* Try it
Somewhere below is a line with "M594 947 619 967 607 982 582 962Z" and, later, a line with "M448 715 478"; repeat those two lines and all the lines between them, exactly as they are.

Saved data entries:
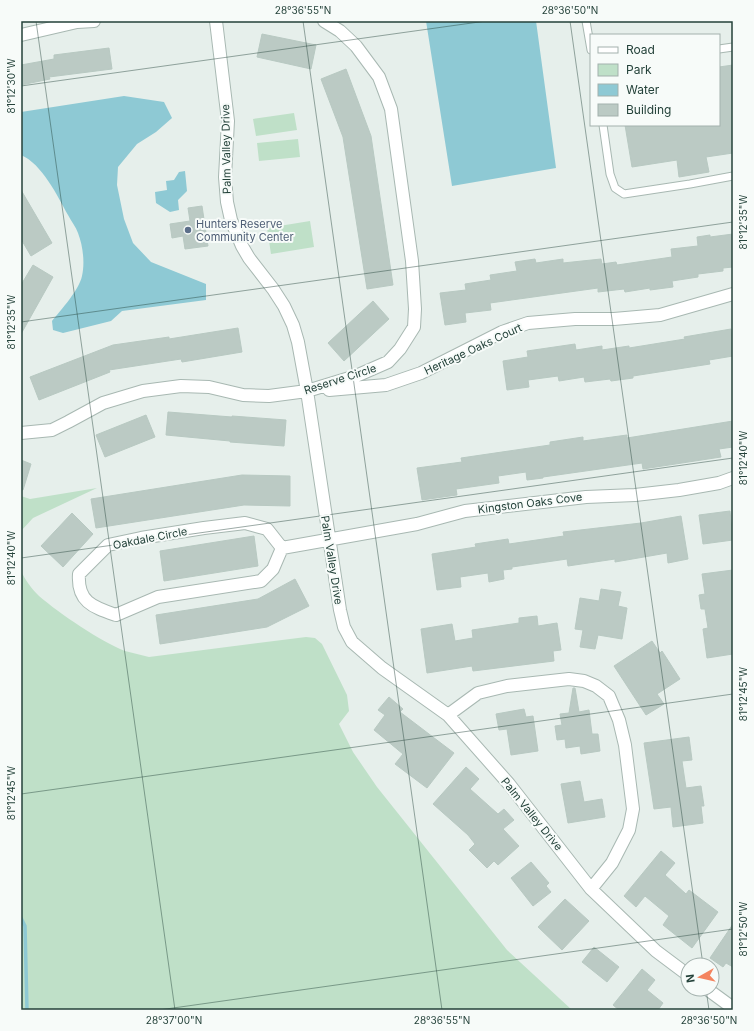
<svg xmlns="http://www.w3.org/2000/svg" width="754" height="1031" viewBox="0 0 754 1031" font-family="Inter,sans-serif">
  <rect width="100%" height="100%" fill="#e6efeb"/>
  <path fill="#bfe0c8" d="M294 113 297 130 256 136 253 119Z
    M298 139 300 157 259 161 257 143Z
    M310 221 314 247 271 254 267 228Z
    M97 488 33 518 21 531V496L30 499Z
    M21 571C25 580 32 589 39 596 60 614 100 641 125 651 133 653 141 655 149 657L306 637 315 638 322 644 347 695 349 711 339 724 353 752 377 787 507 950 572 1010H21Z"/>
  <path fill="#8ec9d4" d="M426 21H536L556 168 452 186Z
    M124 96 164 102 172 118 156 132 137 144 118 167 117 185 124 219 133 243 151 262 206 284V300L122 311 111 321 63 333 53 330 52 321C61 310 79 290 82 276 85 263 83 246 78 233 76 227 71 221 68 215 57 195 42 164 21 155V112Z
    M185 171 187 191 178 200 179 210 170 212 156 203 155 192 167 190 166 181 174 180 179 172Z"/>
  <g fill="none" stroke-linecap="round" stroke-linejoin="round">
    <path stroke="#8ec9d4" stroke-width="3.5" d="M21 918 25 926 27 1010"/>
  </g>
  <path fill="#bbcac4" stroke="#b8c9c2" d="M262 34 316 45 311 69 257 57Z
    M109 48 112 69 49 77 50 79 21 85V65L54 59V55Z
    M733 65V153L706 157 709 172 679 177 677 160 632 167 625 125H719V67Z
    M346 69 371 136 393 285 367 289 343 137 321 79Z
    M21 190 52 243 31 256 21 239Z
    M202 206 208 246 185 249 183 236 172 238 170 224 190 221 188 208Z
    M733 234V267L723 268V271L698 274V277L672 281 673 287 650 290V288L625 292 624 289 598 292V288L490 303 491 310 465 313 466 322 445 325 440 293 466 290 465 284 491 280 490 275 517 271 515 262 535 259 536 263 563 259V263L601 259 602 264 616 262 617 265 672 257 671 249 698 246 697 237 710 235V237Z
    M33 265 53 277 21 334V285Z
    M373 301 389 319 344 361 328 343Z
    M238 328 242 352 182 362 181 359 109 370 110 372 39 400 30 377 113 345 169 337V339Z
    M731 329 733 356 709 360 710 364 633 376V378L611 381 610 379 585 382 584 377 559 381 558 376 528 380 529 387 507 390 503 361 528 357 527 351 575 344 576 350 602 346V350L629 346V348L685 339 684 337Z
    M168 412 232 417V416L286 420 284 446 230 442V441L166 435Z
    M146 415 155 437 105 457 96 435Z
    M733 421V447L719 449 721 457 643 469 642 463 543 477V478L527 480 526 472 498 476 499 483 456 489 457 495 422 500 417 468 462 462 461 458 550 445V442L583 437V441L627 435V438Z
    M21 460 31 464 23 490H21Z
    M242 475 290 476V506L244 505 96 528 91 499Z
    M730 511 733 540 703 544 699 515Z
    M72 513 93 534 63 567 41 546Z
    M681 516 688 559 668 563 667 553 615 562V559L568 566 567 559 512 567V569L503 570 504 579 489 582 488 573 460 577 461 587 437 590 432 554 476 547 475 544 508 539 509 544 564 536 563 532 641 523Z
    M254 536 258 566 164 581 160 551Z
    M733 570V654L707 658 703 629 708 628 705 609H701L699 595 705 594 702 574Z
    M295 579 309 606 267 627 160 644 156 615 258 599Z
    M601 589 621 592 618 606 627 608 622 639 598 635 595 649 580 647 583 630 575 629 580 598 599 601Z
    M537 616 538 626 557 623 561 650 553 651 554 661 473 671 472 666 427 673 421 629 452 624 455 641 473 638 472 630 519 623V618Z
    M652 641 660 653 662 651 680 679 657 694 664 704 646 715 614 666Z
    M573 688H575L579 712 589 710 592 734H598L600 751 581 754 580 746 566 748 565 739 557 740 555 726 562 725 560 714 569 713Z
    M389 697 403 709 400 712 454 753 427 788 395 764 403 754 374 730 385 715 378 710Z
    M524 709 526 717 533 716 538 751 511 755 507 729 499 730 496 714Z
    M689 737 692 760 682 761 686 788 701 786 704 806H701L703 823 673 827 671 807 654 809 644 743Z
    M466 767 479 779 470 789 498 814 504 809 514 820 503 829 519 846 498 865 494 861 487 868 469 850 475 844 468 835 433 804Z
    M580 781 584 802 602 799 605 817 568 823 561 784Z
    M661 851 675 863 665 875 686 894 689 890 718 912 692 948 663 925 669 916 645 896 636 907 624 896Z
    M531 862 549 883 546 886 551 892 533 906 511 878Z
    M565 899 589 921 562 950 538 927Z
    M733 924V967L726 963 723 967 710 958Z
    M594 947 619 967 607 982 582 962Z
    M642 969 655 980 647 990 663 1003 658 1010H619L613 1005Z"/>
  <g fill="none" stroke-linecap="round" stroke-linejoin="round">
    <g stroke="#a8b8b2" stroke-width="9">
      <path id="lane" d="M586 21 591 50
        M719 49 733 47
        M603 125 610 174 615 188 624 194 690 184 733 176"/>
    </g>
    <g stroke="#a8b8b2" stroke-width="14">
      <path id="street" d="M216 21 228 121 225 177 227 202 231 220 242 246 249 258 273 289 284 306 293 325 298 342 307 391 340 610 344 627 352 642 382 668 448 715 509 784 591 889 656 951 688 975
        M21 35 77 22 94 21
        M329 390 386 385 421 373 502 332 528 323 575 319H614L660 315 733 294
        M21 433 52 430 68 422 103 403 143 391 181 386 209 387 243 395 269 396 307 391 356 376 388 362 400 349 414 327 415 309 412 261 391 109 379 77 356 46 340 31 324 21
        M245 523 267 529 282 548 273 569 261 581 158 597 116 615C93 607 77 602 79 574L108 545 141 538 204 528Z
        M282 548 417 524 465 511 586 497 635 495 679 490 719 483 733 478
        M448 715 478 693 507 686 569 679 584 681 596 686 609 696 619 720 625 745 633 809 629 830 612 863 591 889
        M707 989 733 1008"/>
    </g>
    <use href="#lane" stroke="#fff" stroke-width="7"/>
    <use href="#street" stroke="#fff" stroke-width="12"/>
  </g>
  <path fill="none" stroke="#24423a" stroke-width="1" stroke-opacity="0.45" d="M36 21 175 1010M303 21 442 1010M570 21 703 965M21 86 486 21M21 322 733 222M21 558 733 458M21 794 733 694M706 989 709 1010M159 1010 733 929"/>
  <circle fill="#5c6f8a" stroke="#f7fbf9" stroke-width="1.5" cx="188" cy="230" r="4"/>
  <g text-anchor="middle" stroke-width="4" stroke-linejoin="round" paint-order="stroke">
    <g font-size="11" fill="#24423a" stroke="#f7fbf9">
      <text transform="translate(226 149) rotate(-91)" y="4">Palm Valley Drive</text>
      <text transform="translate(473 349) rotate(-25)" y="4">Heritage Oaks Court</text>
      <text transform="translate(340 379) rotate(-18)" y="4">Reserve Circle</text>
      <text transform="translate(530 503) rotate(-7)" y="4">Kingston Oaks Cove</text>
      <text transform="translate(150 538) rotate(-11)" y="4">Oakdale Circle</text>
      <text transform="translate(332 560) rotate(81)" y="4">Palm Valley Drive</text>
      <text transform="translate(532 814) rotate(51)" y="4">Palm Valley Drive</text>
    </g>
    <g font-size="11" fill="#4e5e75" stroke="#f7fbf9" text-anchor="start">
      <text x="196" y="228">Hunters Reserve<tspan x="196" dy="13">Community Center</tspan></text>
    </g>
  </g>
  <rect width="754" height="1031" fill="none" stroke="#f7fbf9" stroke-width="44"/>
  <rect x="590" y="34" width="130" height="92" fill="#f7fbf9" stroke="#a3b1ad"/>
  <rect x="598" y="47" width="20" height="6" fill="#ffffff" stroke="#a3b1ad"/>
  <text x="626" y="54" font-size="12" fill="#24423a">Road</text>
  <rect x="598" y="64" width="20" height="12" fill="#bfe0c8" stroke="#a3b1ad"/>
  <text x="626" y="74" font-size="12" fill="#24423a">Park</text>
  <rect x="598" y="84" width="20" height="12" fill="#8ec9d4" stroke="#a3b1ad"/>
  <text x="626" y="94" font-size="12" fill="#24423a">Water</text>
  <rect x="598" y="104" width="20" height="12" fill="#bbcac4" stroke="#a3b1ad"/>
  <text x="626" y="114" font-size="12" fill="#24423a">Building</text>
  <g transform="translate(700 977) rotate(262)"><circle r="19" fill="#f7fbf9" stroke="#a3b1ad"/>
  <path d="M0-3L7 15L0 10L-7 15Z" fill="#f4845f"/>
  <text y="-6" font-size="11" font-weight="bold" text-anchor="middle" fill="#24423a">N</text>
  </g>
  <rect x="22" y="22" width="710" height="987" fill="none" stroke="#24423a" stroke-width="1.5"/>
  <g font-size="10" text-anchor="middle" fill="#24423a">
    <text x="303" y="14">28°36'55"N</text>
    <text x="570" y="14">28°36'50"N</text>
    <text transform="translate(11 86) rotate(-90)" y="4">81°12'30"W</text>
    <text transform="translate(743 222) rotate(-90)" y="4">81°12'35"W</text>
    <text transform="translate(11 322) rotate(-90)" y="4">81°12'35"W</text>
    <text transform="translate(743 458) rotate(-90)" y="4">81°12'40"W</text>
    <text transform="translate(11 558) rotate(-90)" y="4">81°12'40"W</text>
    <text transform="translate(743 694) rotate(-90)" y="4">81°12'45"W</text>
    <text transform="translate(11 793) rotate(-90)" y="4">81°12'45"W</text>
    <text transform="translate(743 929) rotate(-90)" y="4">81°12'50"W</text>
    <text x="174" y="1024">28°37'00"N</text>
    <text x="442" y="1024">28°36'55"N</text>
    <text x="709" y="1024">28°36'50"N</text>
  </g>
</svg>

---

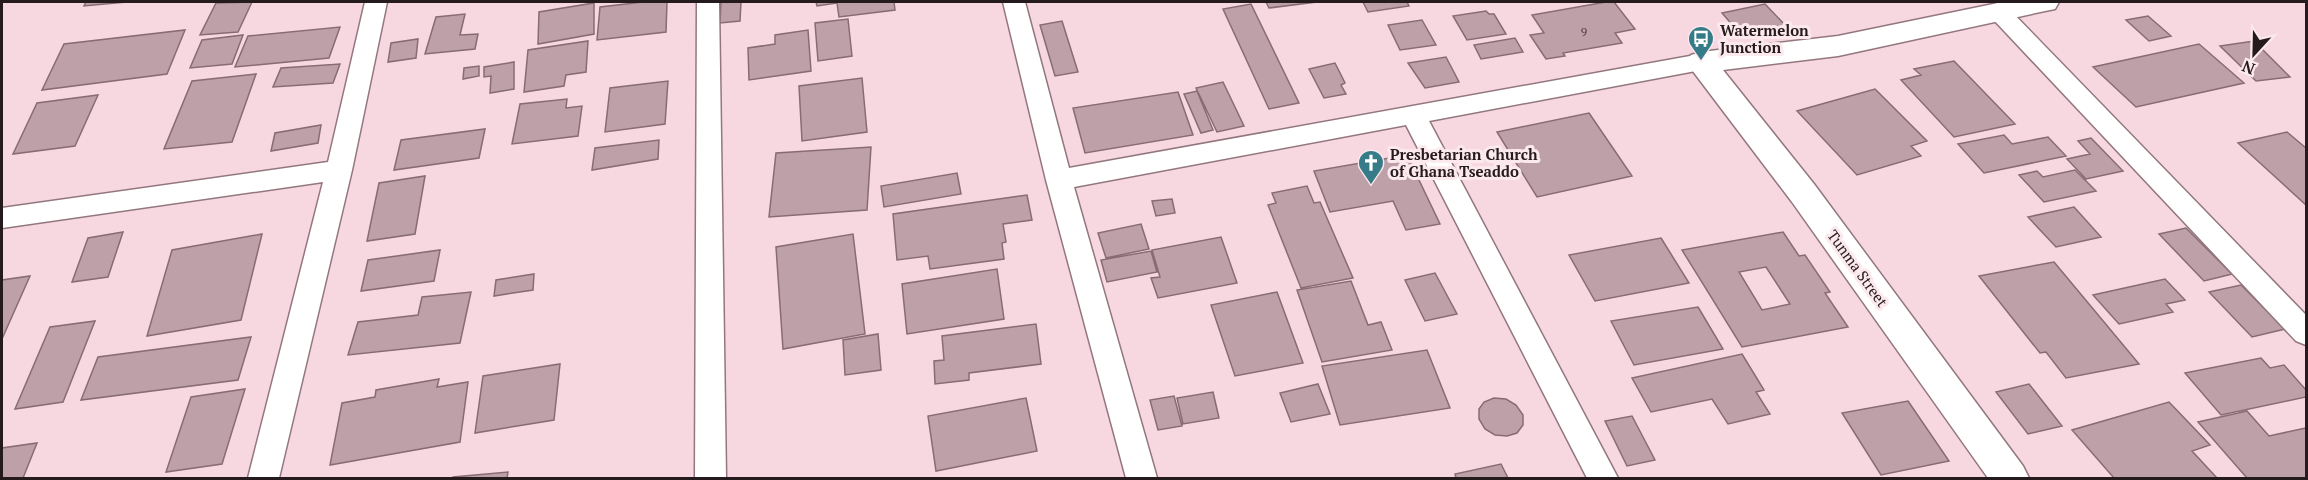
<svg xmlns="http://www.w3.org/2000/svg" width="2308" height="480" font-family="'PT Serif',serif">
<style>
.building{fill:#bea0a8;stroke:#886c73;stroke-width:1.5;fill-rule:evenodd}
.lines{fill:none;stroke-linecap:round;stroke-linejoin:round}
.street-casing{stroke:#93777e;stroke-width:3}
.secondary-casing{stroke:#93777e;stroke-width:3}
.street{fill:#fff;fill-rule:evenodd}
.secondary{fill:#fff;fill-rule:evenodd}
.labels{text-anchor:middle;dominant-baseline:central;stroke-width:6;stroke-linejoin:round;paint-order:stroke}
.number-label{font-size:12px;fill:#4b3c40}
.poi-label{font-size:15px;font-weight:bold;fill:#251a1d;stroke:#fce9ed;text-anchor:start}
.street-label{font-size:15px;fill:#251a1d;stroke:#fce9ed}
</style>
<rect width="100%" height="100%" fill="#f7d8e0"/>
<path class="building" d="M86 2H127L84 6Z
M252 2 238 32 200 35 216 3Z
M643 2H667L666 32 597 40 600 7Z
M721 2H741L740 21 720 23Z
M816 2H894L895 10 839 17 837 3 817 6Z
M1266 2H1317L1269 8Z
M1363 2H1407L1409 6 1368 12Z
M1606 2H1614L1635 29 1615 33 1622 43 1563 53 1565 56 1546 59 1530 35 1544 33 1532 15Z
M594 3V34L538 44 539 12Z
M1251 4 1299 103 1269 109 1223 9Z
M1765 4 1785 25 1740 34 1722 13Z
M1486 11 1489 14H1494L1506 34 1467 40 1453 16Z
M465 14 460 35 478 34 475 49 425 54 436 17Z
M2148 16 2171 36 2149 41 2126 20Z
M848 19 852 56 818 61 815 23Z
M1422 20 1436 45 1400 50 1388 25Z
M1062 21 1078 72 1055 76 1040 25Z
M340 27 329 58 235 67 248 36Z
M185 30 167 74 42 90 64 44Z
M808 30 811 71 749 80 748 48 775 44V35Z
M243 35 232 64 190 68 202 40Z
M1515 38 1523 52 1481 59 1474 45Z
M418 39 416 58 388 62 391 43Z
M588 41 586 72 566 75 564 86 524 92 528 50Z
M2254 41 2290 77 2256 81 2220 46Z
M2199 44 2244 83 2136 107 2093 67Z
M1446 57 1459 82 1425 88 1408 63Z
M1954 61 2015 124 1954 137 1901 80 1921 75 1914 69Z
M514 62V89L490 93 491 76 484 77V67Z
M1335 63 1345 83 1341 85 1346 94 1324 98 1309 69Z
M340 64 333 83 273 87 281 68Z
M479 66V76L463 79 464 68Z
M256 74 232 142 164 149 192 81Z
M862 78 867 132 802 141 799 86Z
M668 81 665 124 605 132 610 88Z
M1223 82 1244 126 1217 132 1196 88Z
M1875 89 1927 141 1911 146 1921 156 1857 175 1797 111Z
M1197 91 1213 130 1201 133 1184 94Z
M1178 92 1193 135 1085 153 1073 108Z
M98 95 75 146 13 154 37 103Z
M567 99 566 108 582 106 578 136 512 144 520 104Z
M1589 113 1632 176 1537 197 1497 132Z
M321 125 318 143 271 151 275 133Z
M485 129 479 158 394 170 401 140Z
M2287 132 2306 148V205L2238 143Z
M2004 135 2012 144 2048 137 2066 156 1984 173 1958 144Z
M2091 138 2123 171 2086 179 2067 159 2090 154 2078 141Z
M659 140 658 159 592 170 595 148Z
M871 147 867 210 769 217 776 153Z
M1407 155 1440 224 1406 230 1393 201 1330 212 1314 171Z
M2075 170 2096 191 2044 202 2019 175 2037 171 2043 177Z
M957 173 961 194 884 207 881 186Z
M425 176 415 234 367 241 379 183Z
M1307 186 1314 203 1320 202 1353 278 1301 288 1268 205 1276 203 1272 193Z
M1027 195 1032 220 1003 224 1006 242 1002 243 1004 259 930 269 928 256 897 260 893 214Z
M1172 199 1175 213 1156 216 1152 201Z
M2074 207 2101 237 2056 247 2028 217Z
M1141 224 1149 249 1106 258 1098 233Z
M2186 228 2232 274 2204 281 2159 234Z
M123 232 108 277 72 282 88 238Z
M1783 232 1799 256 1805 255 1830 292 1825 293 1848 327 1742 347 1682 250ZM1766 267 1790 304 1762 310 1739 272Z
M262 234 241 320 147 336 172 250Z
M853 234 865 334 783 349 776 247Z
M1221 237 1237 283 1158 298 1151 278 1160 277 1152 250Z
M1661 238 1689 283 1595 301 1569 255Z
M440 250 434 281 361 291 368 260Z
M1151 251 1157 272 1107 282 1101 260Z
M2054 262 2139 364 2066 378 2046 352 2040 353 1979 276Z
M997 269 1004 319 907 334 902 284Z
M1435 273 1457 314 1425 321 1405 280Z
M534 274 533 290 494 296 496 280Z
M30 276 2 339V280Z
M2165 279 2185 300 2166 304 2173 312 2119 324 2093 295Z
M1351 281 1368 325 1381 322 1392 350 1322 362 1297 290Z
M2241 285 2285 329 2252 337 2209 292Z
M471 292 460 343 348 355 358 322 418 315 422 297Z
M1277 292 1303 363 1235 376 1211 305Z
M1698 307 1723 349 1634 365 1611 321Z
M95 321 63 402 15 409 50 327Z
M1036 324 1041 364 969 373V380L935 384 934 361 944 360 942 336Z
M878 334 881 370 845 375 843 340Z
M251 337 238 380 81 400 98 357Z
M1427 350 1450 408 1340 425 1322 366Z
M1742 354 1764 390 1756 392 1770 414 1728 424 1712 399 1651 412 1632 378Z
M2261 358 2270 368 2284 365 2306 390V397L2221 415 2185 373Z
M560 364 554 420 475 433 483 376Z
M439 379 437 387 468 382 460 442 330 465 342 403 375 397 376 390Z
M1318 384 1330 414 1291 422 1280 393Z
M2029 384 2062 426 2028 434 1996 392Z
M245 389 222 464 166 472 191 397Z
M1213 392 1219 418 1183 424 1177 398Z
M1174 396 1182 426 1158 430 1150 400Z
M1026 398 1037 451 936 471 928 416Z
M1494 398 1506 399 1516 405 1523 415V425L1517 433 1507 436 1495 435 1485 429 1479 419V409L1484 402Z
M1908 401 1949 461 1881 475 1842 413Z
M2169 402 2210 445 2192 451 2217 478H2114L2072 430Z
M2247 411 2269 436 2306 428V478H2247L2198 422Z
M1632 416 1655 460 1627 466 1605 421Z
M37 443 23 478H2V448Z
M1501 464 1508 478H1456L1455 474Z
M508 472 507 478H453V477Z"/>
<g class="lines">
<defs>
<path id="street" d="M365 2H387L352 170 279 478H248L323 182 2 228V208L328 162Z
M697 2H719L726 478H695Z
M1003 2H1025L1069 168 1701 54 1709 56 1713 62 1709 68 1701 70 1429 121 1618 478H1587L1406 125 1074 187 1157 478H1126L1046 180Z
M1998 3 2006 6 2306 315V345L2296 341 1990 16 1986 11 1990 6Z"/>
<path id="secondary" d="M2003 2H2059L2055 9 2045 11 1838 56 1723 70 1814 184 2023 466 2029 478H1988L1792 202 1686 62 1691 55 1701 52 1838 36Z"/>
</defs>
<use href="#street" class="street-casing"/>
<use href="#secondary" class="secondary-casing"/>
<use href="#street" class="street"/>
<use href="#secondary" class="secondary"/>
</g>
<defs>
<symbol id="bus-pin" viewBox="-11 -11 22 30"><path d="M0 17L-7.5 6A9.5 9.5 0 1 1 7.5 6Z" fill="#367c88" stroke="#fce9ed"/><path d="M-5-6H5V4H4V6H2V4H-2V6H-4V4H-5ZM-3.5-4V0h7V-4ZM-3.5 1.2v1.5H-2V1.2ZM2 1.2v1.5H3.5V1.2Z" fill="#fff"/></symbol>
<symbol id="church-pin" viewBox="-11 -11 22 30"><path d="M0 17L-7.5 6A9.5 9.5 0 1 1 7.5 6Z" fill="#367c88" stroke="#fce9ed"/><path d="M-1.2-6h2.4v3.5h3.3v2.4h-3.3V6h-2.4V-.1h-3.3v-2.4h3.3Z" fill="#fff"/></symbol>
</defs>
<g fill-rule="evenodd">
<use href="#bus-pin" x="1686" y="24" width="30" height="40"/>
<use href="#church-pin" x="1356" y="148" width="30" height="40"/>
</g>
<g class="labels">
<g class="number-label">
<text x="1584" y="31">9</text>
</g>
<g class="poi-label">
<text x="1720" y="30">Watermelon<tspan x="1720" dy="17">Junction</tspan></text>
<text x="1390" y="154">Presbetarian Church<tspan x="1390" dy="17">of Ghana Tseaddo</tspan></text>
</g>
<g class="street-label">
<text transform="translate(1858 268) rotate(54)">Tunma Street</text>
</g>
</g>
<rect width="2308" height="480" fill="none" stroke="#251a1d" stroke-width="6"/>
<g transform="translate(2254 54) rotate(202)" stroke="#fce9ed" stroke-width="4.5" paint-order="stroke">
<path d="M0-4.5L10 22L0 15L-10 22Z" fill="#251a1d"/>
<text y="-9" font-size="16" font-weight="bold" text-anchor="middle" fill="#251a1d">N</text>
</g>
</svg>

* Response
    M594 947 619 967 607 982 582 962Z
    M642 969 655 980 647 990 663 1003 658 1010H619L613 1005Z"/>
  <g fill="none" stroke-linecap="round" stroke-linejoin="round">
    <g stroke="#a8b8b2" stroke-width="9">
      <path id="lane" d="M586 21 591 50
        M719 49 733 47
        M603 125 610 174 615 188 624 194 690 184 733 176"/>
    </g>
    <g stroke="#a8b8b2" stroke-width="14">
      <path id="street" d="M216 21 228 121 225 177 227 202 231 220 242 246 249 258 273 289 284 306 293 325 298 342 307 391 340 610 344 627 352 642 382 668 448 715 509 784 591 889 656 951 688 975
        M21 35 77 22 94 21
        M329 390 386 385 421 373 502 332 528 323 575 319H614L660 315 733 294
        M21 433 52 430 68 422 103 403 143 391 181 386 209 387 243 395 269 396 307 391 356 376 388 362 400 349 414 327 415 309 412 261 391 109 379 77 356 46 340 31 324 21
        M245 523 267 529 282 548 273 569 261 581 158 597 116 615C93 607 77 602 79 574L108 545 141 538 204 528Z
        M282 548 417 524 465 511 586 497 635 495 679 490 719 483 733 478
        M448 715 478 693 507 686 569 679 584 681 596 686 609 696 619 720 625 745 633 809 629 830 612 863 591 889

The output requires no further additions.